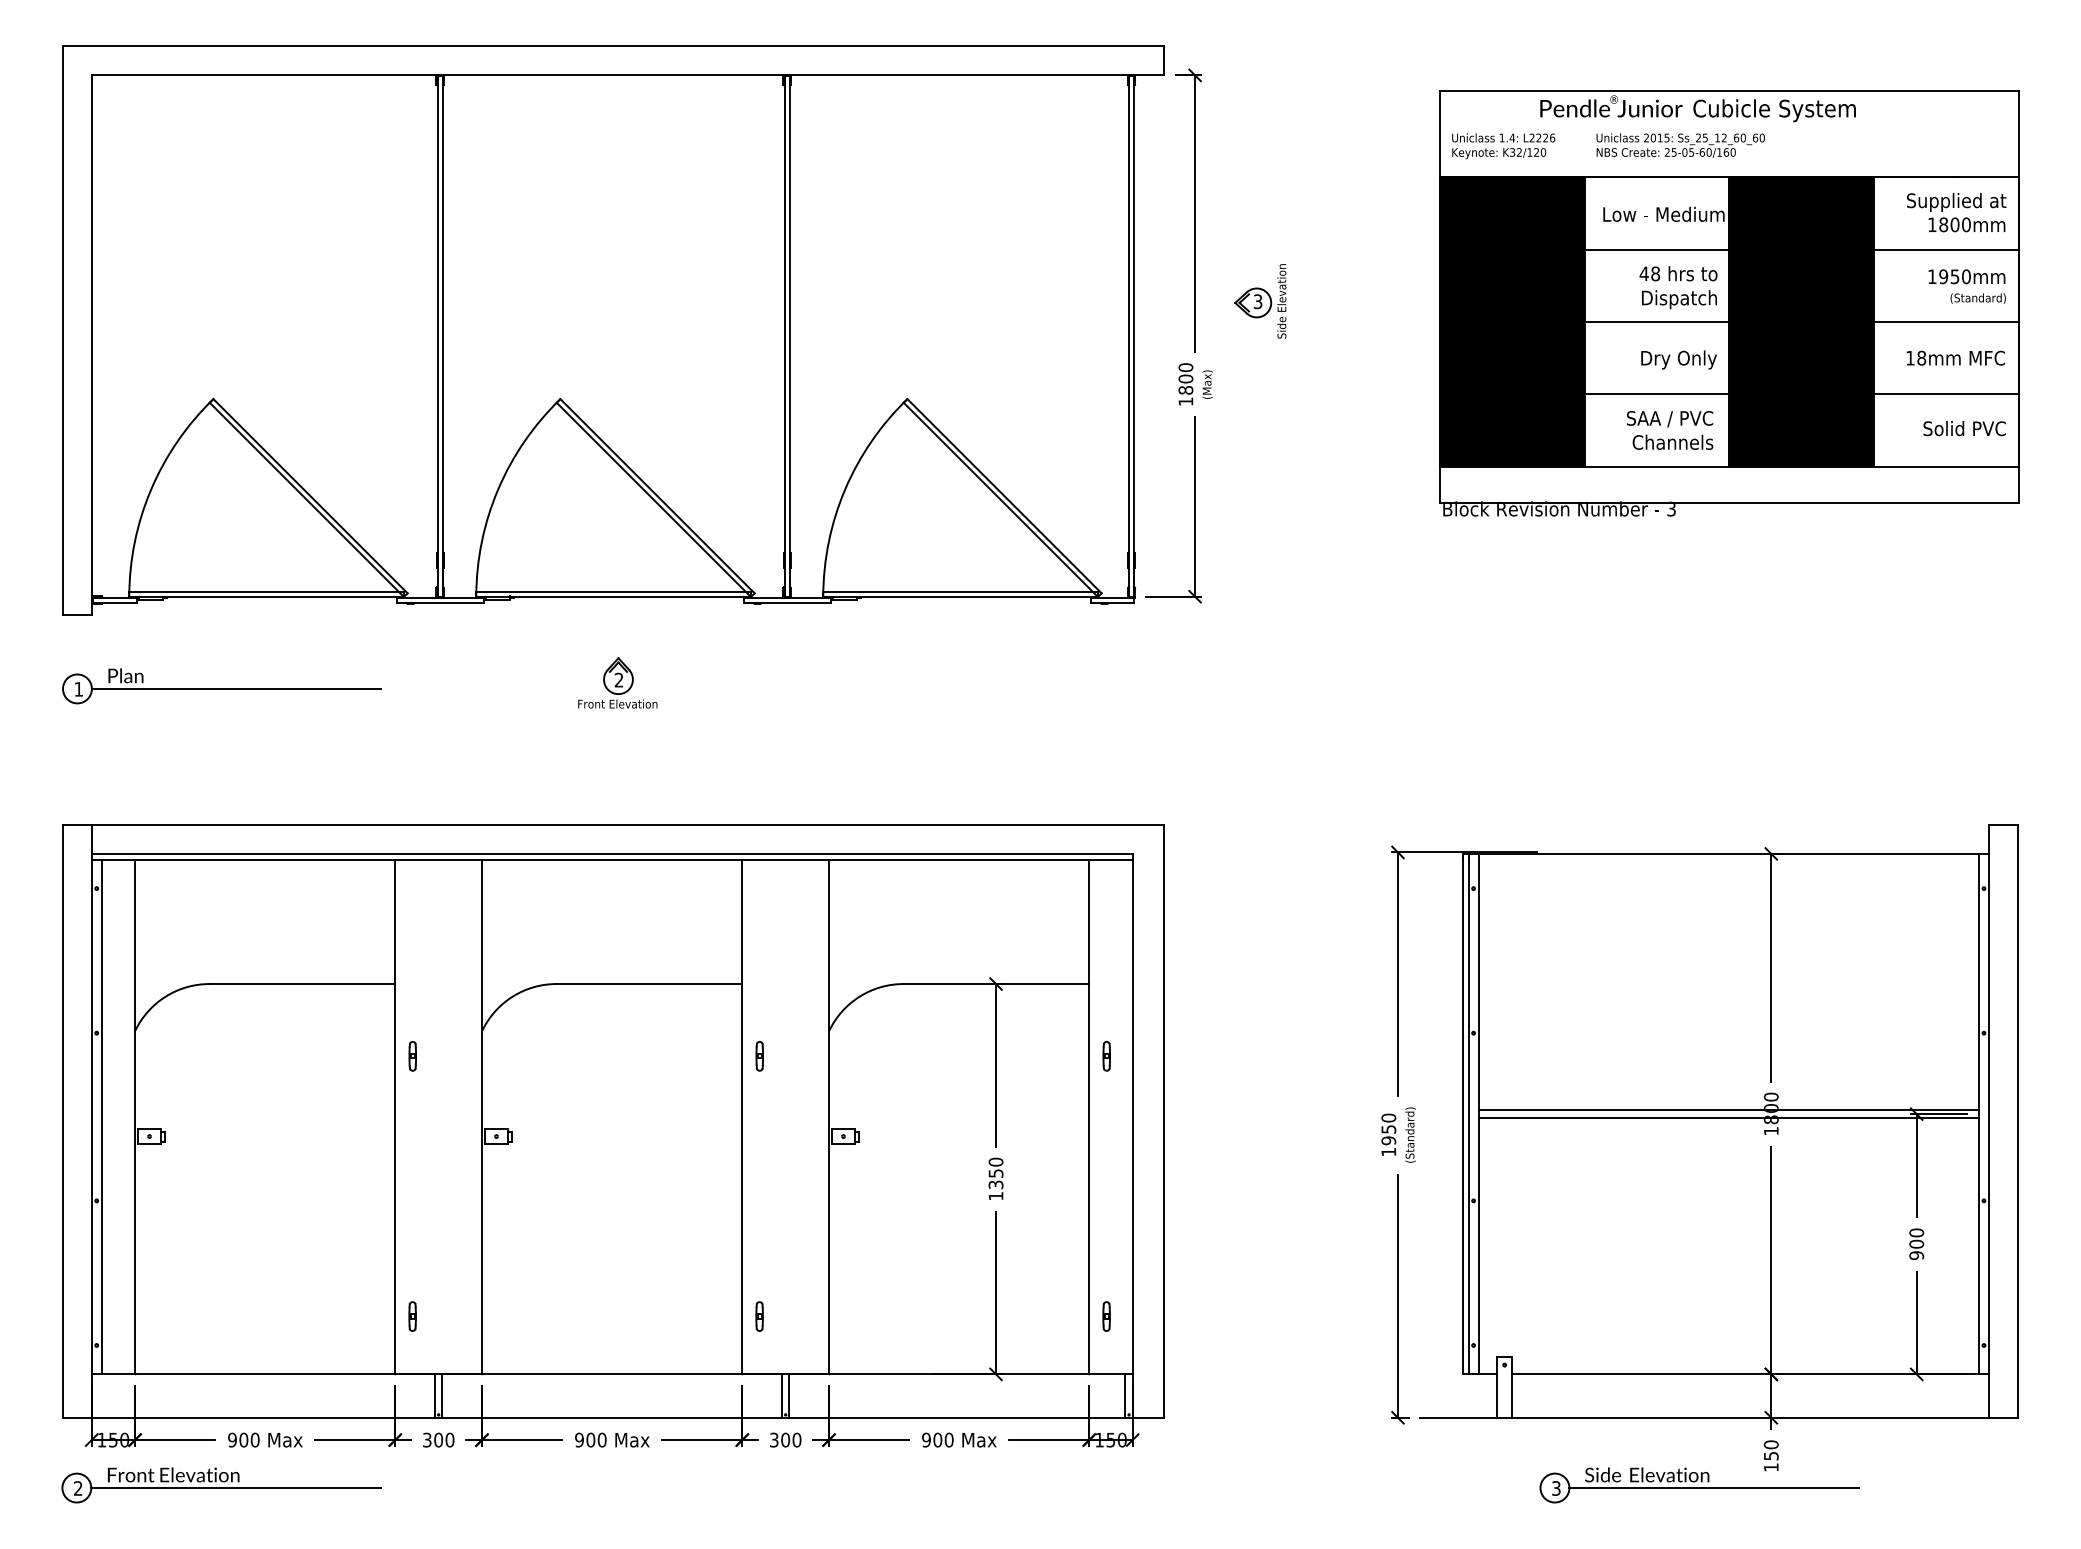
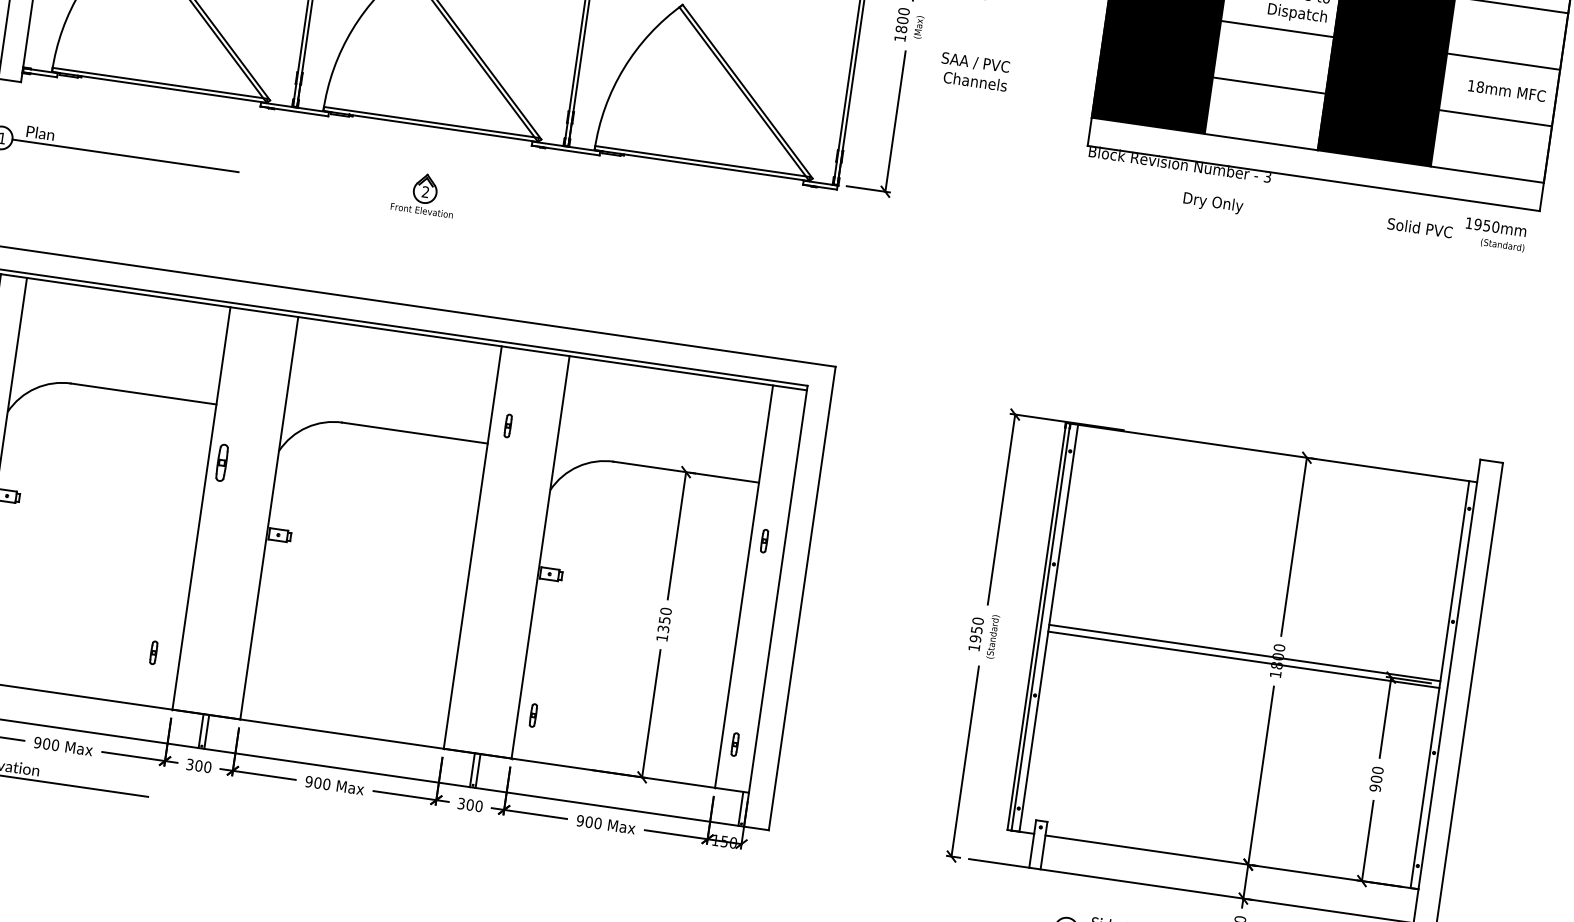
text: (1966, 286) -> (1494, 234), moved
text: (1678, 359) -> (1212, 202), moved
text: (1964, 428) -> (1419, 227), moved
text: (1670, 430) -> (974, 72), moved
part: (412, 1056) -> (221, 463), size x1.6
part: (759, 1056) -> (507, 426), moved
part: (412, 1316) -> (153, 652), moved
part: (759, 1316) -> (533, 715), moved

^^^^^^^^

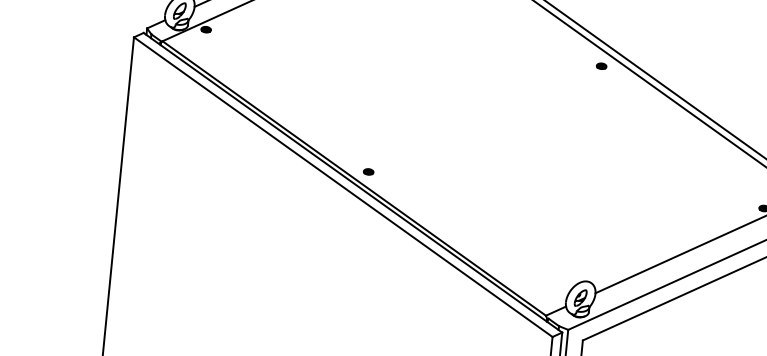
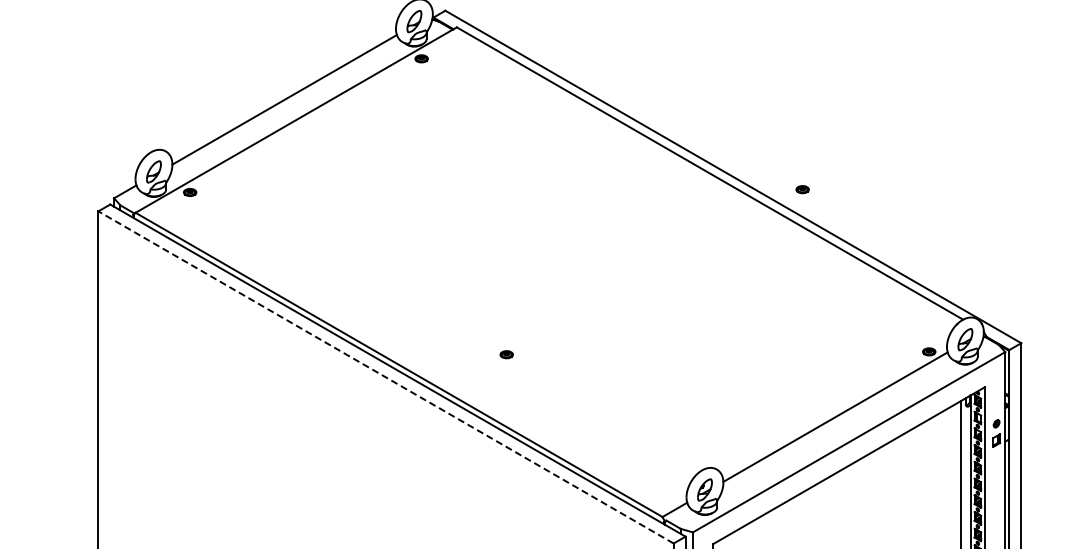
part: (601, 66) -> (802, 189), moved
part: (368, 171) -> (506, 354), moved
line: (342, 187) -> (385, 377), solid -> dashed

^^^^^^^^

**TASK DESCRIPTION:** Filter the listing above down to the lines that contain the word "moved".

**WRITTEN REPLY:**
text: (1966, 286) -> (1494, 234), moved
text: (1678, 359) -> (1212, 202), moved
text: (1964, 428) -> (1419, 227), moved
text: (1670, 430) -> (974, 72), moved
part: (759, 1056) -> (507, 426), moved
part: (412, 1316) -> (153, 652), moved
part: (759, 1316) -> (533, 715), moved
part: (601, 66) -> (802, 189), moved
part: (368, 171) -> (506, 354), moved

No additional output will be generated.